In an email to the Bangor Daily News, LePage’s communications director, Peter Steele, said the governor planned to veto the legislation as part of his promise to follow through on his threat to veto legislation passed before his hospital debt bill.
“However, after he signed the veto letters, he decided it would be a gesture of goodwill to allow the bills to go through,” Steele wrote. “So, he rescinded them. The governor hoped the gesture would speed the process to approve his bill to pay the hospitals.”
The five bills were:
• LD 2: Resolve, Regarding Legislative Review of Portions of Chapter 252: Rules Governing Certification of Seed Potatoes in the State of Maine, a Major Substantive Rule of the Department of Agriculture, Conservation and Forestry.
• LD 32: An Act to Expand the Types of Vaccines That May Be Administered by Pharmacists.
• LD 103: An Act to Correct an Inconsistency in Maine’s Apprenticeship Laws.
• LD 112: An Act to Make Changes to the Educators for Maine Program.
• LD 113: An Act to Make Changes to the Maine College Savings Program.
“This veto does not speak to the substance of the bill,” LePage wrote in all five veto letters. “It is simply time to start to work on the truly big issues facing Maine. Each one of you was sent to Augusta to deal with the problems directly and in bold ways. Until we can push forward on these major issues, I will not sit idly by and nip around the edges.”
The week before drafting the veto letters, LePage had relented and signed an emergency measure into law allowing bars and restaurants to serve alcohol at 6 a.m. on St. Patrick’s Day when the holiday fell on a Sunday, as it did this year. And the documents show LePage didn’t submit a veto letter for LD 26, a unanimously supported measure allowing the state’s inland fisheries and wildlife commissioner to change the opening date of the state’s fishing season based on weather conditions.
Asked at a news conference March 21 why he let the bills become law without his signature, LePage told reporters he wasn’t aware the bills were on his desk awaiting action.

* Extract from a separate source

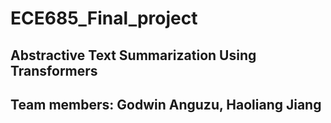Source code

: # ECE685_Final_project

## Abstractive Text Summarization Using Transformers

## Team members: Godwin Anguzu, Haoliang Jiang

“The bills came down and no one alerted me they were down here until the 19th, which is the day they had to go back up,” he said. “I decided that it was just best to let them go because I was the one who was not ready to veto.”
Since LePage penned — then rescinded — the five veto letters, the governor has issued two vetoes and signed three measures into law.
Last week on Tuesday, he vetoed LD 49, a measure that would require government agencies and businesses comply with payment agreements they have set up with county registries of deeds. On Thursday, he vetoed a bill supported by legislative Democrats that would have prohibited anyone younger than 18 from using commercial tanning booths. He’s allowed other legislation to become law without his signature.
On March 21, LePage signed two emergency measures into law addressing the number of elver licenses the Penobscot and Passamaquoddy tribes could issue. And last week on Thursday, LePage signed into law a bill that allowed the Department of Corrections to implement gender-neutral certification requirements for batterers’ intervention programs.
BDN reporter Christopher Cousins contributed to this report.